I’m 19 years old and I’m currently studying mechatronics engineering on college, and I absolutely hate it. It’s not that I suddenly started to hate it, to be brutally honest, I realised I hate it when I was already in second semester, but I thought “Maybe I just hate the core classes, you know, what all engineers need to take, once I get to my degree classes, it’ll get better!”, yeah well, it turned out to be even worse. I absolutely hate mechanics, physics, diff eq, and so on (you know… classes I’m supposed to enjoy because they are degree oriented). The only subject I really enjoy and I’m really good at it is programming (OOP, web design, server management, etc.). But guess what? I don’t want to be a programmer either, even though I enjoy it and I’m good at it, I don’t like working as a programmer (I have worked as one), it’s just a tedious, unfullfilling and lonely work, and I don’t want to sit down 8 hours a day infront a computer and write tons of coding lines for nothing. Yeah, the pay is good, but I rather be happy than have a lot of money, I don’t care about the money, as long as I can live good (pay food, rent and maybe a car), I’m ok.

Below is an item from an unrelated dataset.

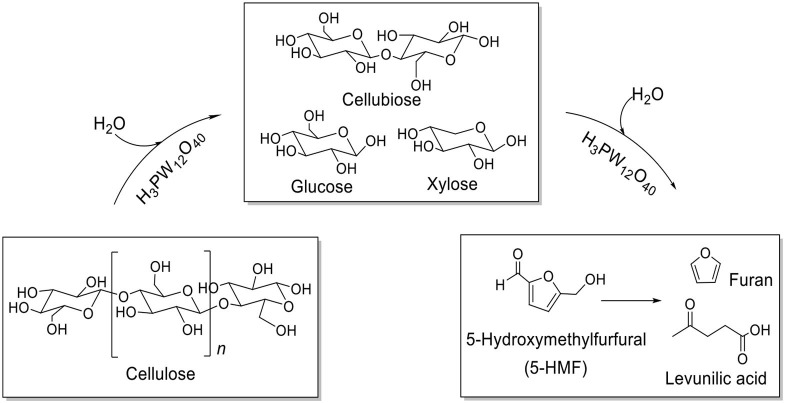
Main products and by-products of cellulose conversion by an acid catalyst H3PW12O40.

I completely agree I never did a full research before deciding what degree I wanted. I just heard “engineering”, it sounded interesting to me, I was told they had high salaries, and decided to submit to it on 2 different universities (I only got into one).
So I’m sure what I’m going to do, I’m going to finish this semester (whether I finish in a good way or not) then I’m going to take a semester off just to work, and after this I’m going to decide what route to take. I’m thinking very seriously into medicine or any health related degree, it’s something I really see myself doing it, and I would really like to work at a hospital and being able to help people. I’m not interested on the research part of medicine, just the practical part. The only reason that’s stopping me from applying right now it’s that it’d take me 5 more years to graduate as a General Surgeon (“Médico Cirujano General” in my native spanish) and then 2 or 3 years to get a speciality (I’d love pediatrics), and college is free in my country (it’s like 200 USD the semester) so I don’t have an economic problem, it’s just an age related concern.
So my question is… am I a failure for all of this that happened to me? I know I’m the only reason for these failures, so it feels like crap.
I’m luckily enough that my mother supports me, and she told me that whatever route I want to take from now it’s on me, but she won’t accept another “I hate my degree again”, so I need to be totally sure of what I’m going to do. Any advice?
PD: Sorry for my bad english, I’m a native spanish speaker trying to learn english.